Ana Forman is from Orinda, CA and attended the University of California, Davis. As a Washington, DC Corps member she is working as a Volunteer Coordinator and HIV Prevention Educator at Metro TeenAIDS which works to prevent the spread of HIV/AIDS through outreach and education and identify, treat, and improve the lives of those who are already infected.
I am not good at sharing. I have never shared a room, I don’t share my clothes, and most of all I don’t share my feelings.
Seven weeks ago I sat in a circle in the middle of Washington, DC with nine other young, Jewish, social justice soldiers wanting to run as fast as I could back to California. My fear of sharing took over immediately and I became paranoid that my new housemates were compulsive sharers. To my right I saw the person who would borrow MY clothes without asking. To my left was the person who would share MY room. How could I possibly stay sane while sharing a house with nine people? And that was only the first day.
The day after move-in we were thrust into orientation – a week of sharing everything from the last vegetarian sandwich to my personal Jewish history. By day three of AVODAH I wasn’t so sure the year of social justice I was so excited about would be worth all the sharing I would have to endure. On day five we had our first meeting: it would be a time to share our feelings about sharing food. The phrase ‘system overload’ took on new meaning. I couldn’t share anymore. I didn’t want to share my food, I didn’t want to share my space, and I didn’t want to share my feelings about any of it. Communal living…whatever.
After all the sharing I thought work would be a like a breath of fresh air – there would be no food sharing, no feelings sharing, no housemates. I spent my first day at work learning about my responsibilities as Volunteer Coordinator/HIV Prevention Educator at Metro TeenAIDS. As I read through the binder the past Metro TeenAIDS Avodahnik left for me a heavy brick formed in my stomach.
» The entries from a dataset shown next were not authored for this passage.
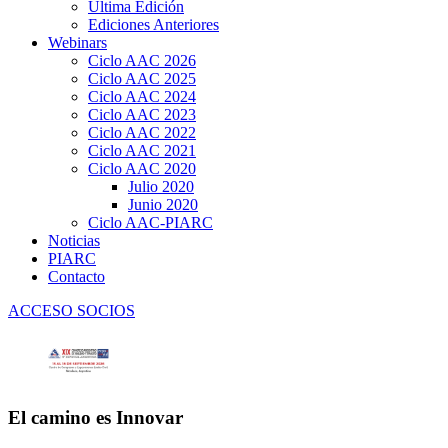
Última Edición
Ediciones Anteriores
Webinars
Ciclo AAC 2026
Ciclo AAC 2025
Ciclo AAC 2024
Ciclo AAC 2023
Ciclo AAC 2022
Ciclo AAC 2021
Ciclo AAC 2020
Julio 2020
Junio 2020
Ciclo AAC-PIARC
Noticias
PIARC
Contacto
ACCESO SOCIOS
El camino es Innovar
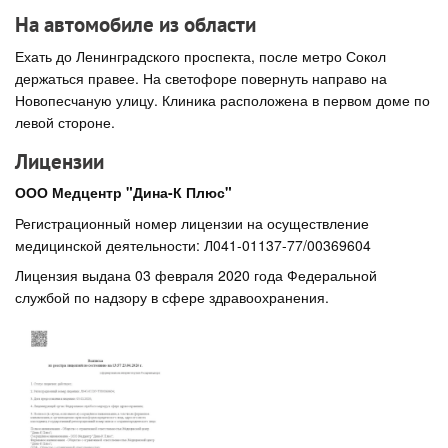
На автомобиле из области
Ехать до Ленинградского проспекта, после метро Сокол
держаться правее. На светофоре повернуть направо на
Новопесчаную улицу. Клиника расположена в первом доме по
левой стороне.
Лицензии
ООО Медцентр "Дина-К Плюс"
Регистрационный номер лицензии на осуществление
медицинской деятельности: Л041-01137-77/00369604
Лицензия выдана 03 февраля 2020 года Федеральной
службой по надзору в сфере здравоохранения.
It began to sink in that everyday for the next year I would be working to help prevent the spread of HIV/AIDS in a city where the virus runs rampant, and race and wealth seem to propel it. The coming year working at Metro TeenAIDS would certainly be rewarding and fulfilling, but would not be easy.
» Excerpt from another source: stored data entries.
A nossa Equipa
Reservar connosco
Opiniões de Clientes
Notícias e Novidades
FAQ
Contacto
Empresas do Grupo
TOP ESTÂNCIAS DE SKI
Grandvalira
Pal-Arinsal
The weight of the injustice felt heavy on my shoulders and the last thing I wanted to do after trudging home through the humid streets of DC was cook dinner. I stepped into my Washington, DC AVODAH home and smelled the stirfry (kosher stirfry). We had decided to share food and to share the responsibility of cooking which meant that after my long day at work I did not need to worry about fixing myself dinner. We all sat down together and began to share again. This time I was eager to tell my housemates about my day. I wanted to share my experience at work and to hear about theirs. The day had been tough and viscerally I knew that the only way to ease the experience was to talk about it and listen to my housemates’ experiences, because as Avodahniks we feel the same weight of injustice on our shoulders. That evening I understood Barbara Streisand’s famous lyric “people who need people are the luckiest people in the world”. I needed people, specifically my AVODAH people. At dinner I began to see the person to my left as someone who cared deeply about educating immigrants on their rights and the person to my right as an incredible listener who gave amazing advice.
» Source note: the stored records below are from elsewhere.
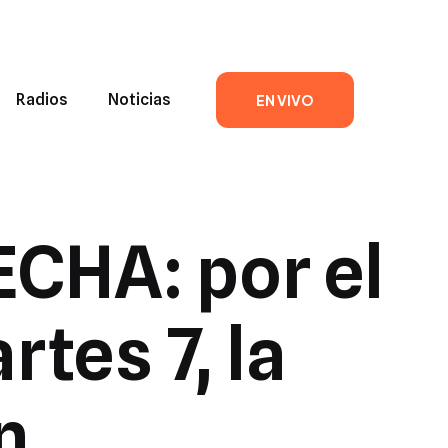
Radios
Noticias
EN VIVO
CHA: por el
tes 7, la
n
I signed up to live communally which meant that I signed up to share, and also meant that I signed up for support. In my AVODAH home we share our food and our feelings, our household responsibilities and our experiences. It isn’t always easy to share and in a lot of ways it will be a constant challenge for me, but I understand now that through every kind of sharing we do we support each other. Two months ago I never would have believed that I would write a blog, sharing my feelings with all of the world wide web, but AVODAH and my housemates have taught me that sharing has a cathartic power.